Hair Care: for your pet Shih Tzu (this is not show-coat care)
My dog’s hair is cared for the same way I care for my own hair. Having said this, I don’t like products that have skin drying, clogging ingredients or unhealthy chemicals in them. While there are many great products on the market that are all natural and healthy, there are many more that are not so great and I avoid them all. If I wouldn’t want to eat it, I don’t want to put it on their skin (or mine). Bathe as needed every week or two or less between trips to the groomer. Hopefully you are going to the groomer no longer than every 8 weeks, preferably sooner.
Shampoo and Conditioner: I use Unicure. (It’s very inexpesive & I make no money sharing this with you) I use a small amount of shampoo in a small sink or basin, wash dog with warm water, rinse well and then I add about 1-2 tsp of conditioner to a 2 cup measuring cup, add warm water, stir with a wisk and then pour over the dog, soaking all the coat. I then squeeze the excess out and towel dry. If you blow-dry the coat, keep the heat on low as it is the air flow that dries and you can easily burn them. I do not rinse the dog (or my hair) any further.

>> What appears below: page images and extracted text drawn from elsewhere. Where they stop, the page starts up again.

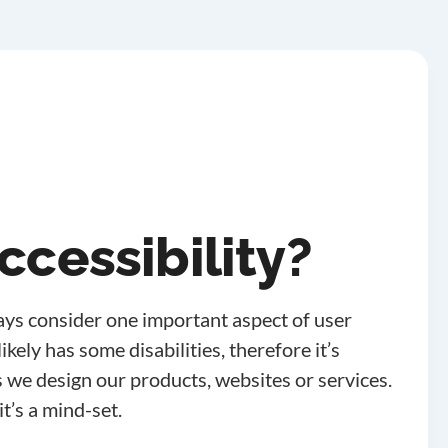
ccessibility?
ys consider one important aspect of user
kely has some disabilities, therefore it’s
 we design our products, websites or services.
it’s a mind-set.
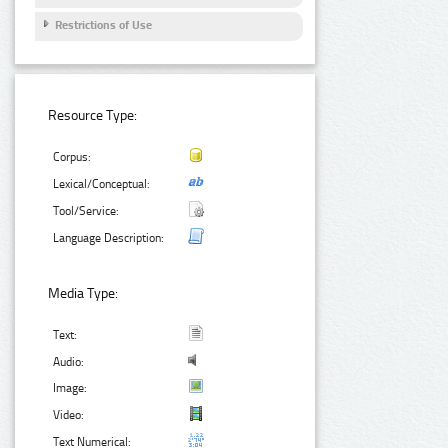
Restrictions of Use
Resource Type:
Corpus:
Lexical/Conceptual:
Tool/Service:
Language Description:
Media Type:
Text:
Audio:
Image:
Video:
Text Numerical:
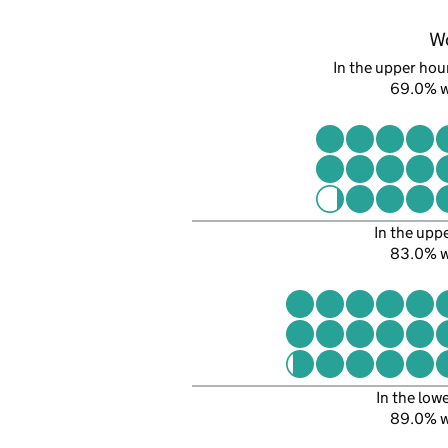
W
In the upper hour
69.0% 
In the upp
83.0% 
In the low
89.0% 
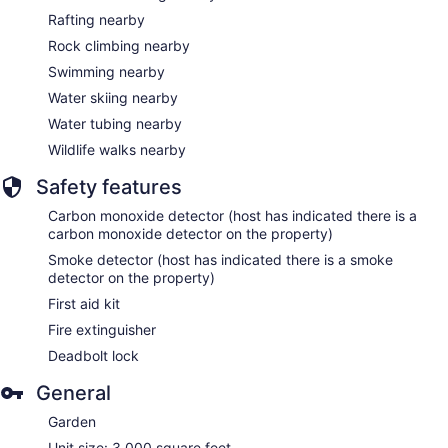
Rafting nearby
Rock climbing nearby
Swimming nearby
Water skiing nearby
Water tubing nearby
Wildlife walks nearby
Safety features
Carbon monoxide detector (host has indicated there is a
carbon monoxide detector on the property)
Smoke detector (host has indicated there is a smoke
detector on the property)
First aid kit
Fire extinguisher
Deadbolt lock
General
Garden
Unit size: 3,000 square feet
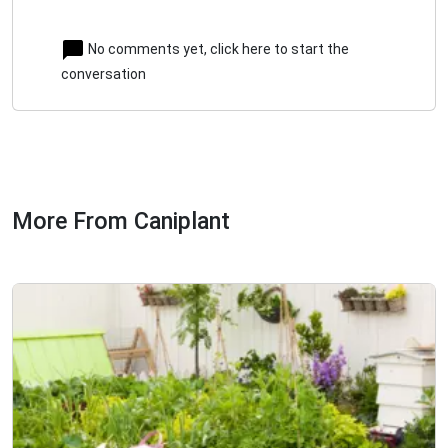
No comments yet, click here to start the
conversation
More From Caniplant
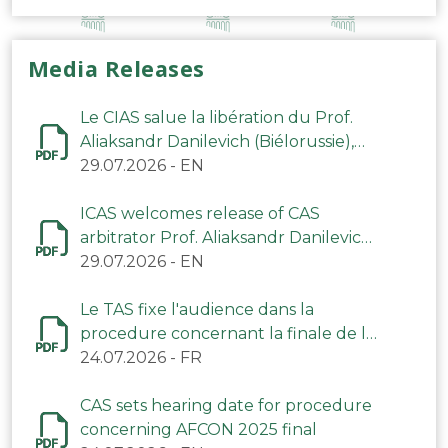
Media Releases
Le CIAS salue la libération du Prof.
Aliaksandr Danilevich (Biélorussie),
arbitre du TAS
29.07.2026
-
EN
ICAS welcomes release of CAS
arbitrator Prof. Aliaksandr Danilevich
(Belarus)
29.07.2026
-
EN
Le TAS fixe l'audience dans la
procedure concernant la finale de la
CAN 2025
24.07.2026
-
FR
CAS sets hearing date for procedure
concerning AFCON 2025 final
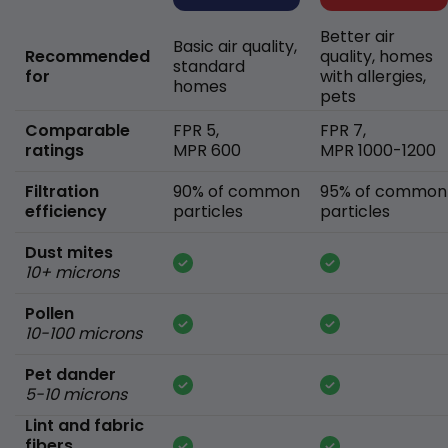
Better air
Basic air quality,
Recommended
quality, homes
standard
for
with allergies,
homes
pets
Comparable
FPR 5,
FPR 7,
ratings
MPR 600
MPR 1000-1200
Filtration
90% of common
95% of common
efficiency
particles
particles
Dust mites
10+ microns
Pollen
10-100 microns
Pet dander
5-10 microns
Lint and fabric
fibers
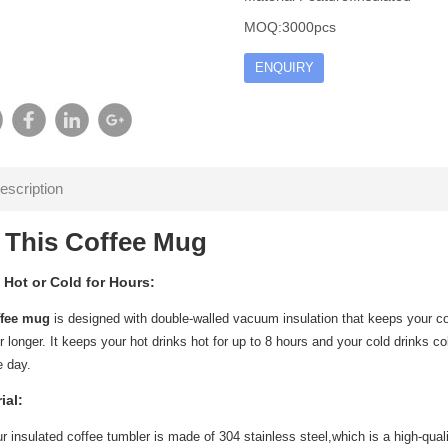
MOQ:3000pcs
ENQUIRY
escription
 This Coffee Mug
 Hot or Cold for Hours:
ffee mug
is designed with double-walled vacuum insulation that keeps your coff
 longer. It keeps your hot drinks hot for up to 8 hours and your cold drinks col
e day.
ial:
ur insulated coffee tumbler is made of 304 stainless steel,which is a high-qual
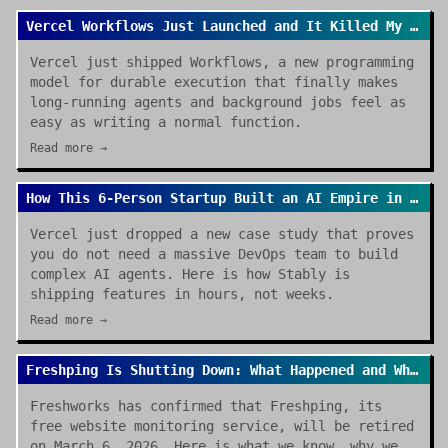
Vercel Workflows Just Launched and It Killed My Cron Job Anxiety
Vercel just shipped Workflows, a new programming
model for durable execution that finally makes
long-running agents and background jobs feel as
easy as writing a normal function.
Read more →
How This 6-Person Startup Built an AI Empire in Hours (Thanks Vercel)
Vercel just dropped a new case study that proves
you do not need a massive DevOps team to build
complex AI agents. Here is how Stably is
shipping features in hours, not weeks.
Read more →
Freshping Is Shutting Down: What Happened and Where to Go Next
Freshworks has confirmed that Freshping, its
free website monitoring service, will be retired
on March 6, 2026. Here is what we know, why we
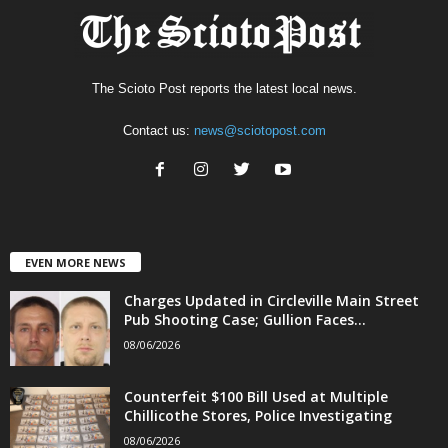
The Scioto Post reports the latest local news.
Contact us:
news@sciotopost.com
EVEN MORE NEWS
Charges Updated in Circleville Main Street
Pub Shooting Case; Gullion Faces...
08/06/2026
Counterfeit $100 Bill Used at Multiple
Chillicothe Stores, Police Investigating
08/06/2026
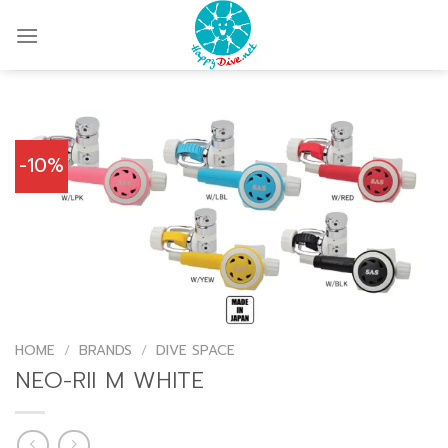
Skip
to
content
-10%
HOME
/
BRANDS
/
DIVE SPACE
NEO-RII M WHITE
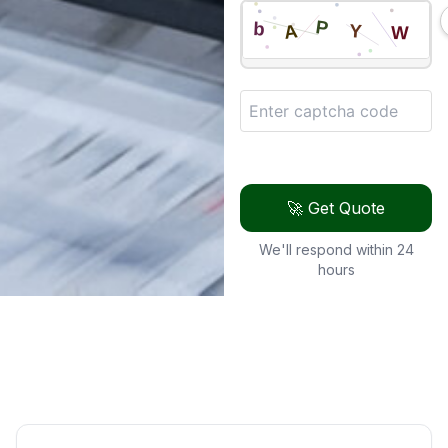
🚀 Get Quote
We'll respond within 24
hours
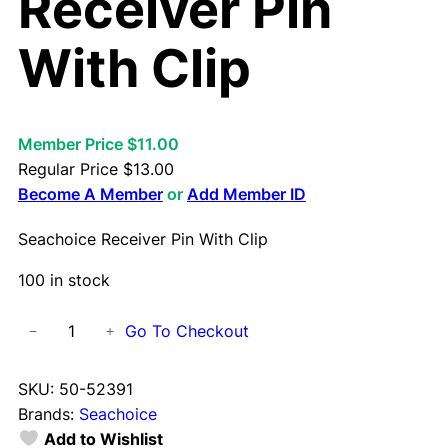
Receiver Pin
With Clip
Member Price $11.00
Regular Price
$
13.00
Become A Member
or
Add Member ID
Seachoice Receiver Pin With Clip
100 in stock
S
Go To Checkout
−
+
e
a
SKU:
50-52391
c
Brands:
Seachoice
h
Add to Wishlist
o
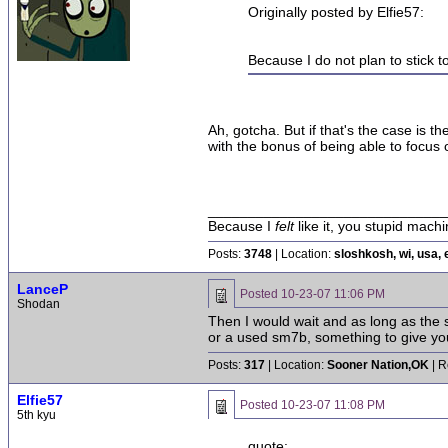
Originally posted by Elfie57:
Because I do not plan to stick t
Ah, gotcha. But if that's the case is
with the bonus of being able to focus 
______________________________
Because I
felt
like it, you stupid machi
Posts:
3748
| Location:
sloshkosh, wi, usa, 
LanceP
Posted
10-23-07 11:06 PM
Shodan
Then I would wait and as long as the 
or a used sm7b, something to give you 
Posts:
317
| Location:
Sooner Nation,OK
| R
Elfie57
Posted
10-23-07 11:08 PM
5th kyu
quote:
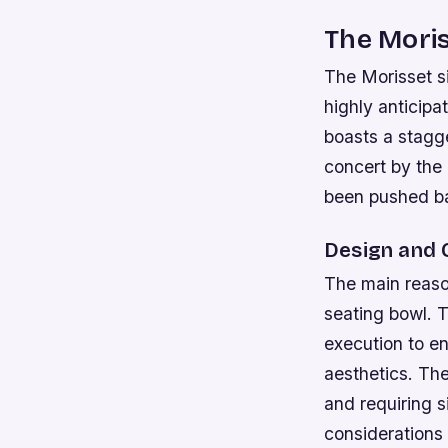
The Moris
The Morisset si
highly anticipa
boasts a stagge
concert by the
been pushed bac
Design and 
The main reason
seating bowl. T
execution to en
aesthetics. Th
and requiring s
considerations 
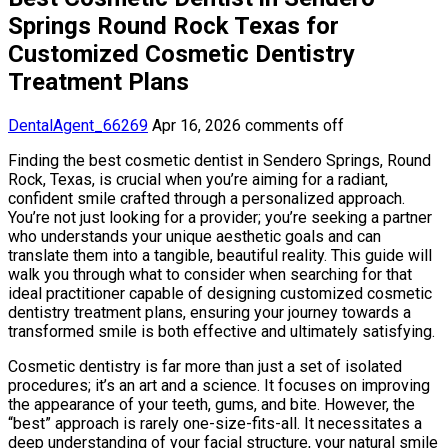
Springs Round Rock Texas for
Customized Cosmetic Dentistry
Treatment Plans
DentalAgent_66269
Apr 16, 2026
comments off
Finding the best cosmetic dentist in Sendero Springs, Round
Rock, Texas, is crucial when you’re aiming for a radiant,
confident smile crafted through a personalized approach.
You’re not just looking for a provider; you’re seeking a partner
who understands your unique aesthetic goals and can
translate them into a tangible, beautiful reality. This guide will
walk you through what to consider when searching for that
ideal practitioner capable of designing customized cosmetic
dentistry treatment plans, ensuring your journey towards a
transformed smile is both effective and ultimately satisfying.
Cosmetic dentistry is far more than just a set of isolated
procedures; it’s an art and a science. It focuses on improving
the appearance of your teeth, gums, and bite. However, the
“best” approach is rarely one-size-fits-all. It necessitates a
deep understanding of your facial structure, your natural smile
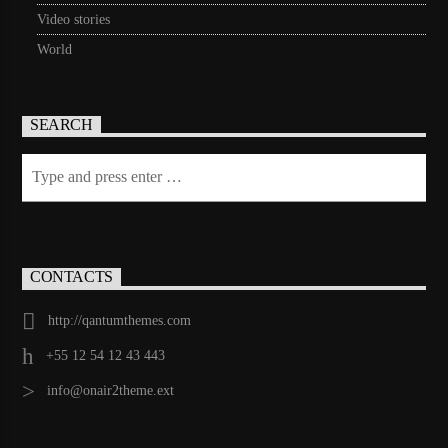
Video stories
World
SEARCH
CONTACTS
http://qantumthemes.com
+55 12 54 12 43 443
info@onair2theme.ext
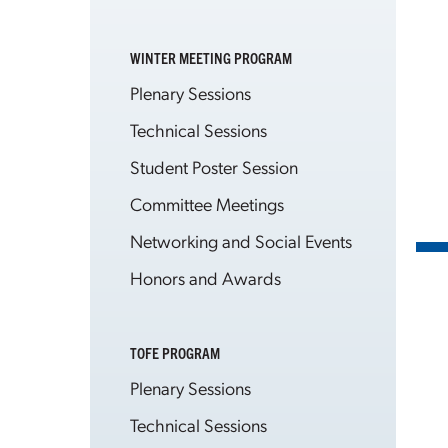
WINTER MEETING PROGRAM
Plenary Sessions
Technical Sessions
Student Poster Session
Committee Meetings
Networking and Social Events
Honors and Awards
TOFE PROGRAM
Plenary Sessions
Technical Sessions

This conditioner can also be used on people as a skin conditioner and so is very safe and light-weight on the coat. It eliminates static without being heavy and attracting dirt. If, while brushing, you have a bit of static based upon your climate, mist a bit of conditioner (10% or so) diluted with water in a fine mist spray bottle. Mist, don’t spray or soak the coat.
Brushes, Combs, etc: For everyday brushing I use a soft pin brush WITHOUT ball tips (they pull out hair). I prefer Madan Brushes. For a comb, I like an aluminum or stainless steel comb, sometimes called a greyhound comb. For around the faces and arranging the hair, I use a plastic (not metal) fine tooth pin comb from Sally’s Beauty Supply. To trim in small places such as face, feet or bums, I prefer a 3-5″ ball-tip scissors. I prefer the nail trimmers, not the guillitine style cutters. I have never bothered with dremel nail tools, no reason, just never bothered. I’ve never seen the need. Brush as needed, esp the ears and tail to prevent tangles. Beware of collars and harnesses tangling the coat. It can happen fast and these tangles can be a pain to get out.
Approximately 18″ x 24″ is a decent travel size crate or for housetraining. An exercise pen or an Iris pen about 24″ – 30″ tall is usually high enough.